Optionally, I use a house rule, similar to 3E, that if you have Reach and your enemy does not when closing, you can take an AOO. To keep Polearm Master relevant (which grants an AOO regardless if the other target has reach), I house rule its first use does not consume a Reaction.
 





MarkB

Legend
One which is more of a general point about reactions, but which can trip people up, is that you get your reaction back at the start of your turn and you can use it during your turn. So if a creature manages to move away from you during your turn, you can make an opportunity attack against it (assuming the other normal conditions are met).

Also, regarding reach weapons, one thing worth noting is that ranged attacks only have disadvantage if you are within 5 feet of an opponent, not if you are within their reach, so if you're up against someone with reach, you can step back 5 feet with impunity and then make ranged attacks without penalty.
 

Dr. Bull

Explorer
One which is more of a general point about reactions, but which can trip people up, is that you get your reaction back at the start of your turn and you can use it during your turn. So if a creature manages to move away from you during your turn, you can make an opportunity attack against it (assuming the other normal conditions are met).

Also, regarding reach weapons, one thing worth noting is that ranged attacks only have disadvantage if you are within 5 feet of an opponent, not if you are within their reach, so if you're up against someone with reach, you can step back 5 feet with impunity and then make ranged attacks without penalty.
Excellent points.
 

The Polearm and Spear, in my experience, got little use in prior edition D&D campaigns because of the lack of numerical or tactical advantage when using them. For the Fighter class that can take many feats, that's changed quite a bit with Polearm Master.
I built an entire character in 3.5 around polearm AoO shenanigans. Glaives are fun!

So are delivering held touch spells with the unarmed strike during an AoO.
 

modernkutuzov

Villager
One which is more of a general point about reactions, but which can trip people up, is that you get your reaction back at the start of your turn and you can use it during your turn. So if a creature manages to move away from you during your turn, you can make an opportunity attack against it (assuming the other normal conditions are met).

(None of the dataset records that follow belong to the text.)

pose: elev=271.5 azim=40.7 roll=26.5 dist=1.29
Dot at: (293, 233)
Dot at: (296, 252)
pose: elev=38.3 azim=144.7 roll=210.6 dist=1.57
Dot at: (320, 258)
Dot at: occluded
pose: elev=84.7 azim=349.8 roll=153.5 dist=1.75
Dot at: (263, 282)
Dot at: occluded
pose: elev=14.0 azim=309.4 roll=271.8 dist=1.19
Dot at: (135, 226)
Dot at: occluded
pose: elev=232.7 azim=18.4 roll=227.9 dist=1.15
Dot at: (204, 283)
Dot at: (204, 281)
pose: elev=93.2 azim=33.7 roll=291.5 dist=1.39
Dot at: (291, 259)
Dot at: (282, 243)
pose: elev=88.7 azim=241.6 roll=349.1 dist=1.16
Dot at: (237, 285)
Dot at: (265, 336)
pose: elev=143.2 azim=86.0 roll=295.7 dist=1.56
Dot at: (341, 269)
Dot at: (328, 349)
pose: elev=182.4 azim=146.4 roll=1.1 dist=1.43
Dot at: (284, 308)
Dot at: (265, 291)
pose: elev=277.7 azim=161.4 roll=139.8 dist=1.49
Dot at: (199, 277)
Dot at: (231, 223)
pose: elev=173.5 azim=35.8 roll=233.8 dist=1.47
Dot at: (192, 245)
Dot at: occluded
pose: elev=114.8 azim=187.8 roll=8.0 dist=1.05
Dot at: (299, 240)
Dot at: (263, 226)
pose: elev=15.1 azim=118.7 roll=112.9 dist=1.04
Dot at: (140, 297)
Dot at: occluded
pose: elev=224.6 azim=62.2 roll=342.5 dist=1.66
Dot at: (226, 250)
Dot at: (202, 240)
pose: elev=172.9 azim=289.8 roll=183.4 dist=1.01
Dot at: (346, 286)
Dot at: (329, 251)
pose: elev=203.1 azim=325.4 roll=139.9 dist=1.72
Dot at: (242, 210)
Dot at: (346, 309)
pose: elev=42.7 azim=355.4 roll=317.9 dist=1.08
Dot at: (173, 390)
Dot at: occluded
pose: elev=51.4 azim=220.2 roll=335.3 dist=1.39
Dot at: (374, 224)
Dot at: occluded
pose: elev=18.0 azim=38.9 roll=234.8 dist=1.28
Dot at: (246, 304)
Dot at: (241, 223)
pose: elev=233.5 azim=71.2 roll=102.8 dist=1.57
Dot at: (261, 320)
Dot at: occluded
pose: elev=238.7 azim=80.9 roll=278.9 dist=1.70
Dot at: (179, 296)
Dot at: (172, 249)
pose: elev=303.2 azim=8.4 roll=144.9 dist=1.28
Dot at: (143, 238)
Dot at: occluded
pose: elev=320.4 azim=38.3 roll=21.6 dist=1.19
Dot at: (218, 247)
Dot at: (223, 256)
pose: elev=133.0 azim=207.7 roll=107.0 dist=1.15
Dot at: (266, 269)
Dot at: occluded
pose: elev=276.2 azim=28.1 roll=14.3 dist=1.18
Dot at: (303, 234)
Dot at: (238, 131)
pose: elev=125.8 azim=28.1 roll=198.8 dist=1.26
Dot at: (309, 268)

Also, regarding reach weapons, one thing worth noting is that ranged attacks only have disadvantage if you are within 5 feet of an opponent, not if you are within their reach, so if you're up against someone with reach, you can step back 5 feet with impunity and then make ranged attacks without penalty.
To your point, I think Cassandra's line, "It uses your reaction for the turn" should read, "it uses your reaction for the round".

Super fun article!
 

Pax Drowana

Explorer
Also, regarding reach weapons, one thing worth noting is that ranged attacks only have disadvantage if you are within 5 feet of an opponent, not if you are within their reach, so if you're up against someone with reach, you can step back 5 feet with impunity and then make ranged attacks without penalty.
OK, getting increasingly far OT from Opportunity Attacks, but it's worth pointing out that ranged attacks only have disadvantage within 5 feet of a Hostile creature who can see you. Ask the Gloomstalker Ranger how he knows this rule.
 

TerraDave

5ever, or until 2024
Its funny we are doing these now...but I guess it makes sense giving the changing demographics of the site...and the game.

One practical implication of 5E opportunity attacks: you can move around a single opponent, as long as you don't move away, and not draw one. This is different then in some past editions.

Speaking of past editions...2Es optional book "Combat and Tactics" introduced "Attacks of Opportunity". These were drawn for withdrawing from combat, but also sometimes for other actions, like making an unarmed attack against an armed opponent. Some of this carried over into 3e.

Before that, in early editions of D&D, turning and fleeing melee would give the opponent a free attack. Often at a bonus for striking the fleeing characters rear. (+2 to hit and no shield bonus to AC in "Holmes basic", for example). There was some ambiguity if a fighting withdrawal was possible, though in practice DMs often allowed it.